>> BEGIN Selected passage

At an antitrust trial, it’s probably not great when there’s evidence shown in court of company executives talking about crushing the competition.

On the third day of the United States vs. Google, though, lawyers for the Department of Justice introduced remarks from David Rosenblatt, Google’s former president of global display advertising, where he said just that.

“If we execute…we’ll be able to crush other networks, and that’s our goal,” Rosenblatt said in a document from 2009, apparently describing the company’s strategy around that time in internal notes shared with Google employees.

Those notes also described Rosenblatt as saying, “We’re both Goldman and the NYSE,” comparing Google’s ad tools to both an investment bank and a stock exchange. “We’ll do to display what we did to search,” he continued.

>> END Selected passage

Stated problem A
Summarize the trial excerpt in two sentences.
The trial excerpt and the rows have no connection to each other.

>> BEGIN The records

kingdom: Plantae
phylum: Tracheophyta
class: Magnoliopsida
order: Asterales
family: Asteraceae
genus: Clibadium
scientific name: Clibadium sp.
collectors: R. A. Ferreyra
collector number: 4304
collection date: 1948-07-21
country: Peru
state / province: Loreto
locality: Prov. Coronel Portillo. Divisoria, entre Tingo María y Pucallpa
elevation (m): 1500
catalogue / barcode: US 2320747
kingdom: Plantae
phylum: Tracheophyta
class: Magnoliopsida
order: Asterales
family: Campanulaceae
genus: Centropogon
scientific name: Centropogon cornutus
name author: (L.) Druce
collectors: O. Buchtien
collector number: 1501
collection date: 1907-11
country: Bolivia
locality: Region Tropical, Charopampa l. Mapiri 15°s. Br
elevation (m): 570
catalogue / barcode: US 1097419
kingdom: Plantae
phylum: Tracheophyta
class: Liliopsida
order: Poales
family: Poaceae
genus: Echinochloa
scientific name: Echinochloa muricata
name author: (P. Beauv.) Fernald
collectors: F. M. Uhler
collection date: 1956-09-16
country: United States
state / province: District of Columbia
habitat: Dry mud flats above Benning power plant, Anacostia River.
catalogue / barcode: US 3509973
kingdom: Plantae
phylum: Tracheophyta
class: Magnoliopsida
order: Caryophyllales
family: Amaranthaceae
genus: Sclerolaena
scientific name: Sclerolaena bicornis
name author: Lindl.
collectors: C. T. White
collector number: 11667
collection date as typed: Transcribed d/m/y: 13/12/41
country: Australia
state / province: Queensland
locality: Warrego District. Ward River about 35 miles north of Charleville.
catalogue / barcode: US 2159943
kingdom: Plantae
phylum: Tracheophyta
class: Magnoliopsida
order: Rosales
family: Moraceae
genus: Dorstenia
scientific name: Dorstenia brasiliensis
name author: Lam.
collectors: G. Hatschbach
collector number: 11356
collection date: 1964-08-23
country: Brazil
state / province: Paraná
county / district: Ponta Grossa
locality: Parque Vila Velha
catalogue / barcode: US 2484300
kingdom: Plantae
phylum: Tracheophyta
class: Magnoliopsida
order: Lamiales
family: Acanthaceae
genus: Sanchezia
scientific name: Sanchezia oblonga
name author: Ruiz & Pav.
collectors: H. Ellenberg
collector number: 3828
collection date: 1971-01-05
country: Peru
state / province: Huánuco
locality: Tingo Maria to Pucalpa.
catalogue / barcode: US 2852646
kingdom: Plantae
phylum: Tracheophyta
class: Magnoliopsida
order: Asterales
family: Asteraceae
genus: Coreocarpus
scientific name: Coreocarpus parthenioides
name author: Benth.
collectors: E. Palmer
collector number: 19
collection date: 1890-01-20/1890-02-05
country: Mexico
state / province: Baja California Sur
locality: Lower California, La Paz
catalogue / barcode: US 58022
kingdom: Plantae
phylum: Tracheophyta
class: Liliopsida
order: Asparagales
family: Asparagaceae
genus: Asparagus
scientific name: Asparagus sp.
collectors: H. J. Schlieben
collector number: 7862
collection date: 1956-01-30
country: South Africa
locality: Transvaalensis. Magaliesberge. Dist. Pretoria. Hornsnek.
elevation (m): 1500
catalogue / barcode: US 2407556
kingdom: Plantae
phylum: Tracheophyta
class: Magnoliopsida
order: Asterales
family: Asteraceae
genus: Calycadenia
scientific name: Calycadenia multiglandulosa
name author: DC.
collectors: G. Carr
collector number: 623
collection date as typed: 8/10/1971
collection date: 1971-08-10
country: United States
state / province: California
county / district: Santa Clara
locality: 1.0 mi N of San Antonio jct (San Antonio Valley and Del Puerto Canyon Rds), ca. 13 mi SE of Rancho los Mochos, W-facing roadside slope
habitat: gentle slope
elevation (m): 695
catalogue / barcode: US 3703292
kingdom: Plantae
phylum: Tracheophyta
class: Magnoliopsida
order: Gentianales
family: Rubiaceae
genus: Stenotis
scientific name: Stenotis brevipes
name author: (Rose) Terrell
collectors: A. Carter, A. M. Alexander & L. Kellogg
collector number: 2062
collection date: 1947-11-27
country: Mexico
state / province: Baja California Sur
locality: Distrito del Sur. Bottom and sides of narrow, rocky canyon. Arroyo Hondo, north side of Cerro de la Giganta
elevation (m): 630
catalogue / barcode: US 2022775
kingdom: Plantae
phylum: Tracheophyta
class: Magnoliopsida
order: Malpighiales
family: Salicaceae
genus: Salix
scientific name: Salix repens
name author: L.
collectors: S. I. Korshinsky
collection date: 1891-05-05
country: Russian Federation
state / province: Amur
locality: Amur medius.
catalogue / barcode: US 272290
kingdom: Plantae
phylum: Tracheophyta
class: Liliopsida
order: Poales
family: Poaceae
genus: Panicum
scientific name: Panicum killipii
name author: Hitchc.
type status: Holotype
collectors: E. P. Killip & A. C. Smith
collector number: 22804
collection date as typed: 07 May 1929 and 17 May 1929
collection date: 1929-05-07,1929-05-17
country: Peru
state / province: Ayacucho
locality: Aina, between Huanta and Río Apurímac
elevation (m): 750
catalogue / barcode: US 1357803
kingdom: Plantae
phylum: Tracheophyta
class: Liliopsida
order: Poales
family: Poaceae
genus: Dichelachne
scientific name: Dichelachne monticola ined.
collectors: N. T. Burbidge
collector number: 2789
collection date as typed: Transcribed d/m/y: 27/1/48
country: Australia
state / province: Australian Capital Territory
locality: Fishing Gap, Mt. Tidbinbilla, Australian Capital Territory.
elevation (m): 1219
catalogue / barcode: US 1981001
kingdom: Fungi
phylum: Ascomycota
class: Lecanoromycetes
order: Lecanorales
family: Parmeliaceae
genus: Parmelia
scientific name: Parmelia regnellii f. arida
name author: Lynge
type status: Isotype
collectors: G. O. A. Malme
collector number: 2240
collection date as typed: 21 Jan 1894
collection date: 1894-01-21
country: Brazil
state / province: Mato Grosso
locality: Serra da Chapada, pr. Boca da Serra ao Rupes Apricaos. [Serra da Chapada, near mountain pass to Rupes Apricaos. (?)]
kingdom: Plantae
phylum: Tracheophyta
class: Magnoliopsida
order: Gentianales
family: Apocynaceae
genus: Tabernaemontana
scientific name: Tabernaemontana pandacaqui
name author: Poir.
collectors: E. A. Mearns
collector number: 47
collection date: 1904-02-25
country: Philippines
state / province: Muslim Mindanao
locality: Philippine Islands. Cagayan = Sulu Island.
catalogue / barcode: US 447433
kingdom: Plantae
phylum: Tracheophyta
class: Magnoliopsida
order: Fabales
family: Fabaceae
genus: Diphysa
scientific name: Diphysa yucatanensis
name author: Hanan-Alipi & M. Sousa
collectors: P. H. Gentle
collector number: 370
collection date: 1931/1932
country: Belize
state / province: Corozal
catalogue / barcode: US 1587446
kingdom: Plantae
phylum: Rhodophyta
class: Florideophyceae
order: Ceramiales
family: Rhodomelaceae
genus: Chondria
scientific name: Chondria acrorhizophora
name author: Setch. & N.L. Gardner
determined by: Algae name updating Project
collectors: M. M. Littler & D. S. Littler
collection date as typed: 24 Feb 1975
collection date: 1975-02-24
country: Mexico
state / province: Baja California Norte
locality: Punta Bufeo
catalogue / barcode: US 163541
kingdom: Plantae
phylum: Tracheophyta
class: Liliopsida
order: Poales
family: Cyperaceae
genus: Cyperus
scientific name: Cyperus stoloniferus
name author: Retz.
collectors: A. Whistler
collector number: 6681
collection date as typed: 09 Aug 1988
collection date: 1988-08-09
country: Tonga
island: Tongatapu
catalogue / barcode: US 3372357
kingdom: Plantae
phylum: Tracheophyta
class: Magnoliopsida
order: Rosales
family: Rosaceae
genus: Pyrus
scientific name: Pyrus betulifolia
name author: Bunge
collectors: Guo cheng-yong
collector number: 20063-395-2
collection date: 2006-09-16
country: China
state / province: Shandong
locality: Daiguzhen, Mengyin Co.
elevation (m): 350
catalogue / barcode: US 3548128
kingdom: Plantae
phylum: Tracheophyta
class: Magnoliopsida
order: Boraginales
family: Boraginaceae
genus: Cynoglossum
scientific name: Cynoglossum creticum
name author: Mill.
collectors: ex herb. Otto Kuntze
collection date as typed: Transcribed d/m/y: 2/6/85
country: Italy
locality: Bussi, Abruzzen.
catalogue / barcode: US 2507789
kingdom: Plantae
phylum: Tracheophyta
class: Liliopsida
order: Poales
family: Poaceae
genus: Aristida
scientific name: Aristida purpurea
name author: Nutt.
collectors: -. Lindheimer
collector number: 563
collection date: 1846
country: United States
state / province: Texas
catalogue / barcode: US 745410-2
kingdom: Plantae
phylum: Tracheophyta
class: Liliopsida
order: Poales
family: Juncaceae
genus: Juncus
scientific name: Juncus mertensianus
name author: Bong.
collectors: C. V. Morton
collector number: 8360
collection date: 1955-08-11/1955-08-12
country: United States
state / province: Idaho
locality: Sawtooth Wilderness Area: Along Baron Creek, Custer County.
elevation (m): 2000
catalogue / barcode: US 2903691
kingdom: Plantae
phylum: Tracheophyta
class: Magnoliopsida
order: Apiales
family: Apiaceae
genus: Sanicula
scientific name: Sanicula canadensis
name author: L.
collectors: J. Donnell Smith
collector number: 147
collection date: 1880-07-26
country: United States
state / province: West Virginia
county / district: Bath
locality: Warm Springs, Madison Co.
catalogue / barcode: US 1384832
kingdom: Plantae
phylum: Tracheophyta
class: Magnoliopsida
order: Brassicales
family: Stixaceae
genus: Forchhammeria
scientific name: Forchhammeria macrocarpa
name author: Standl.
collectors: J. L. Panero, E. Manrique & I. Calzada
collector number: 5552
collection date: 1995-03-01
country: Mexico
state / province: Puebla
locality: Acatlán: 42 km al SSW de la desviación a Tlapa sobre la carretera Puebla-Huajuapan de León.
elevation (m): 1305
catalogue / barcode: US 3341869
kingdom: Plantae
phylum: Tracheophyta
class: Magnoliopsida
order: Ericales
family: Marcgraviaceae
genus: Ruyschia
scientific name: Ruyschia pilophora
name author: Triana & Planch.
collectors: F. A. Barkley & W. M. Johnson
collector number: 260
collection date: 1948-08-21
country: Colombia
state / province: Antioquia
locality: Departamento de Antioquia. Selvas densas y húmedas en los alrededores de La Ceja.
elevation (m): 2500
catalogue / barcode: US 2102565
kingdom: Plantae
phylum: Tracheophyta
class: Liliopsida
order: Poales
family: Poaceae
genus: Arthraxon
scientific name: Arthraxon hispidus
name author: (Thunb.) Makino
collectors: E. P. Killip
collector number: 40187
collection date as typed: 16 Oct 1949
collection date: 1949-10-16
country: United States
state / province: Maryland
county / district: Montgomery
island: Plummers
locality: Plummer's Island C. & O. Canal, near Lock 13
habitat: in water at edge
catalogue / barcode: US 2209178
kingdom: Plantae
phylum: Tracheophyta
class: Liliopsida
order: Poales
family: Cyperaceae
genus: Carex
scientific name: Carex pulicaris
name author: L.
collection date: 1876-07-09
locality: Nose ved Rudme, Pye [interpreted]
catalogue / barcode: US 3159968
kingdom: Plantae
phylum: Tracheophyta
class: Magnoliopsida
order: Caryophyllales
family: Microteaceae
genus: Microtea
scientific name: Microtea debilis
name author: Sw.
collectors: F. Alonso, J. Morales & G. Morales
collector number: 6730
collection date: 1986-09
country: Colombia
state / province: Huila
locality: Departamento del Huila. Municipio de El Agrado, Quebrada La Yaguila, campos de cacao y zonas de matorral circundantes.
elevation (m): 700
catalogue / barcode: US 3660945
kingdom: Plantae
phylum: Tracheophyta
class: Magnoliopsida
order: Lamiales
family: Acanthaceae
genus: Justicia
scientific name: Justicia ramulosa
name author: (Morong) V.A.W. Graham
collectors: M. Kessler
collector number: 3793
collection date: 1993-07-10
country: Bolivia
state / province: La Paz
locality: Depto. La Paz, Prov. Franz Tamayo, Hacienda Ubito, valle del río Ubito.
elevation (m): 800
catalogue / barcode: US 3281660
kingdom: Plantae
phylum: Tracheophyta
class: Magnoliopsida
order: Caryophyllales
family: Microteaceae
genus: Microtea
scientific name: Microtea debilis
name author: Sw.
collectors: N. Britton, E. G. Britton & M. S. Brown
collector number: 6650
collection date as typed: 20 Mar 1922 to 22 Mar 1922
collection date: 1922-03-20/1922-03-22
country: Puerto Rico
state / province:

>> END The records

Stated problem B
Please copy out the lines of the rows word for word, starting with the line that contains "name author: Lindl." and going on through the line that contains "collectors: H. Ellenberg".

Expected output A
On the third day of the United States vs. Google trial, lawyers for the Department of Justice introduced remarks from David Rosenblatt, Google's former president of global display advertising, about crushing the competition. In a 2009 document of internal notes shared with Google employees, he said Google would be able to crush other networks, compared its ad tools to both Goldman and the NYSE, and said it would do to display what it did to search.

Expected output B
name author: Lindl.
collectors: C. T. White
collector number: 11667
collection date as typed: Transcribed d/m/y: 13/12/41
country: Australia
state / province: Queensland
locality: Warrego District. Ward River about 35 miles north of Charleville.
catalogue / barcode: US 2159943
kingdom: Plantae
phylum: Tracheophyta
class: Magnoliopsida
order: Rosales
family: Moraceae
genus: Dorstenia
scientific name: Dorstenia brasiliensis
name author: Lam.
collectors: G. Hatschbach
collector number: 11356
collection date: 1964-08-23
country: Brazil
state / province: Paraná
county / district: Ponta Grossa
locality: Parque Vila Velha
catalogue / barcode: US 2484300
kingdom: Plantae
phylum: Tracheophyta
class: Magnoliopsida
order: Lamiales
family: Acanthaceae
genus: Sanchezia
scientific name: Sanchezia oblonga
name author: Ruiz & Pav.
collectors: H. Ellenberg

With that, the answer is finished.